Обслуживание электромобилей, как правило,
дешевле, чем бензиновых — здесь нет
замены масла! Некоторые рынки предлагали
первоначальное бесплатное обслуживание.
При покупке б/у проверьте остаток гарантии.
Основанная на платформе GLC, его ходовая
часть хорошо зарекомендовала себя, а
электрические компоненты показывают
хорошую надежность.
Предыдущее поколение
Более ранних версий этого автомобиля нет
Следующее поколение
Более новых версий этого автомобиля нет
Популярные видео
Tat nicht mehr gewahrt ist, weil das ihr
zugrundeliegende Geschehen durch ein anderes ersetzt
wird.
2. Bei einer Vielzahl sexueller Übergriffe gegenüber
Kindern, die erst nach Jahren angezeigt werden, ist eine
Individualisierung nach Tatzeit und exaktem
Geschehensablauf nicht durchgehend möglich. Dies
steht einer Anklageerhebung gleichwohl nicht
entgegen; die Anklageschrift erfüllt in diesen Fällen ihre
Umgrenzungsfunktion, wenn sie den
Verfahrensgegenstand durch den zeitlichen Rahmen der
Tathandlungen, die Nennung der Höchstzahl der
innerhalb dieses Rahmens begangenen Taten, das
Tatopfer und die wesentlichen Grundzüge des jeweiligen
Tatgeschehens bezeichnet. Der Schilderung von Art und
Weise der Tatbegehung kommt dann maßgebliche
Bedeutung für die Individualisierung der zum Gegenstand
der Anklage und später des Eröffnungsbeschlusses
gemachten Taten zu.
--
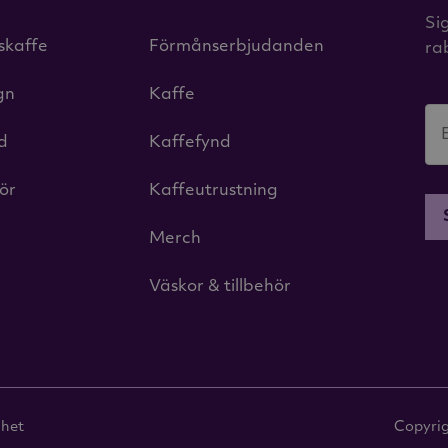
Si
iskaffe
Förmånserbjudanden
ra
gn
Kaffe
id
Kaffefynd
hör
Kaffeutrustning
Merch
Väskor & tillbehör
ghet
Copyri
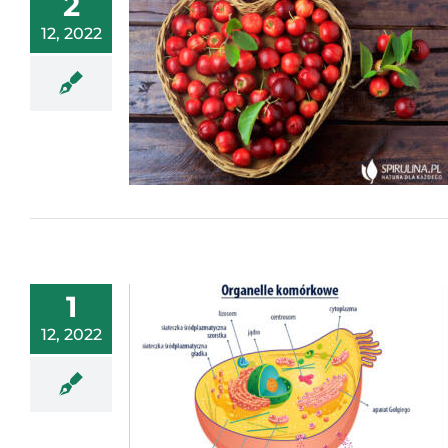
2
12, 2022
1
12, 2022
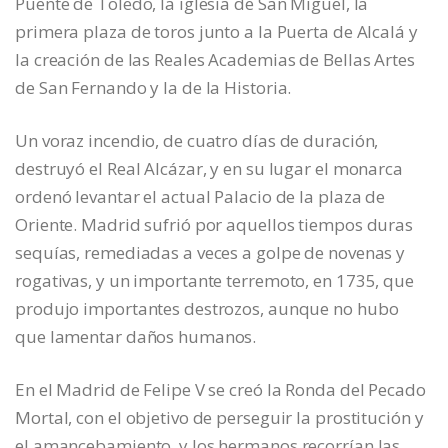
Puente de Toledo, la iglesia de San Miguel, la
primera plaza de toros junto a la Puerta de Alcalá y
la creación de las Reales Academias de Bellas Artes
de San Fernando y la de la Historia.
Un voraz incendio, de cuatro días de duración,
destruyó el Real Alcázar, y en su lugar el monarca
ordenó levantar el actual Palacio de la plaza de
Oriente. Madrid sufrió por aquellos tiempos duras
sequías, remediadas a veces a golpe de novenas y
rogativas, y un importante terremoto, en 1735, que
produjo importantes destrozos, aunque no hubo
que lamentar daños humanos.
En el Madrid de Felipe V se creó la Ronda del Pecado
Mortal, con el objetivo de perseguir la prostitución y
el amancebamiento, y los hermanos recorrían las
==
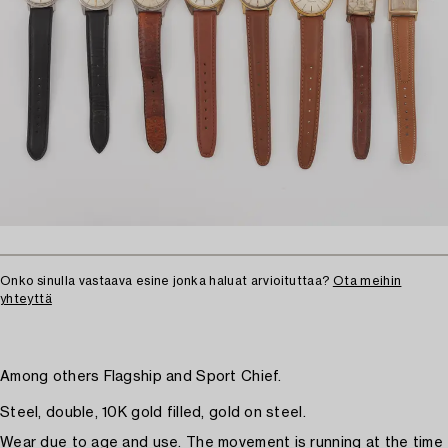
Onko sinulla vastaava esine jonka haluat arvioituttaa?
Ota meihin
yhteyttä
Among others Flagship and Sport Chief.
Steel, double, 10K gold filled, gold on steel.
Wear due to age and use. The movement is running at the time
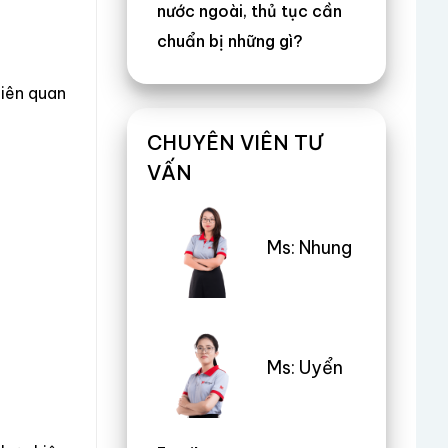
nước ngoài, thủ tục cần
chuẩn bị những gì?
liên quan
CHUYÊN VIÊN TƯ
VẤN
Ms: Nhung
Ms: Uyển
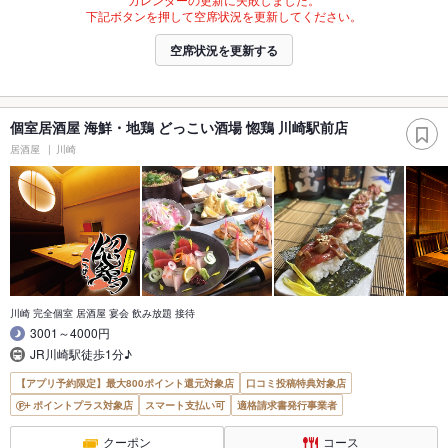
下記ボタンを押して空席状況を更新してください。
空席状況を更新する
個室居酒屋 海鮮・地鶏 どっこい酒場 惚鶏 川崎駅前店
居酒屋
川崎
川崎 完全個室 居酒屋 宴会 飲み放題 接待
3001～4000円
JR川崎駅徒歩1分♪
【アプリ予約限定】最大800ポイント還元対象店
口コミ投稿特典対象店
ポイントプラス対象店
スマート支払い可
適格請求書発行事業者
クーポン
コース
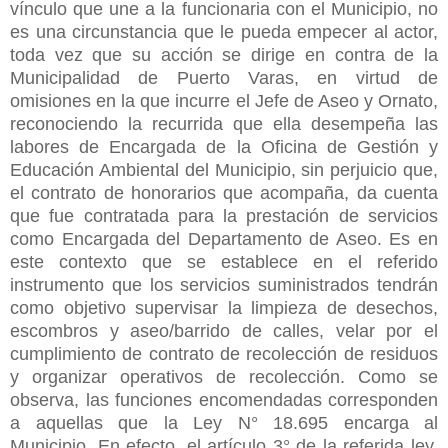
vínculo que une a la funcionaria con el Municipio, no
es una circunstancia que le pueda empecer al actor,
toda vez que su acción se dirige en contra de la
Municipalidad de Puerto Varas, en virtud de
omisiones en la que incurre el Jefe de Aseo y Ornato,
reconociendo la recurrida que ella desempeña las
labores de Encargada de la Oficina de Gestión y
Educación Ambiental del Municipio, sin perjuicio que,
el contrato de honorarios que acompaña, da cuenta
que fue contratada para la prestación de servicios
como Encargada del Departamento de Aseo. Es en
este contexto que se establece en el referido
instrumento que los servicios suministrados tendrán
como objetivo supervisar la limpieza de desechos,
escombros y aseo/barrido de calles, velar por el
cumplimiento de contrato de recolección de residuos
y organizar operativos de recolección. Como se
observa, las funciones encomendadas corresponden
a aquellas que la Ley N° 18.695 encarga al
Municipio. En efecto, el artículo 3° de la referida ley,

§ TASK TO CARRY OUT:
Above are the records. Copy the lines beginning at the one that has "Обслуживание электромобилей, как" and ending with the one that has "Следующее поколение", unchanged.

§ EXERCISE RESULT:
Обслуживание электромобилей, как правило,
дешевле, чем бензиновых — здесь нет
замены масла! Некоторые рынки предлагали
первоначальное бесплатное обслуживание.
При покупке б/у проверьте остаток гарантии.
Основанная на платформе GLC, его ходовая
часть хорошо зарекомендовала себя, а
электрические компоненты показывают
хорошую надежность.
Предыдущее поколение
Более ранних версий этого автомобиля нет
Следующее поколение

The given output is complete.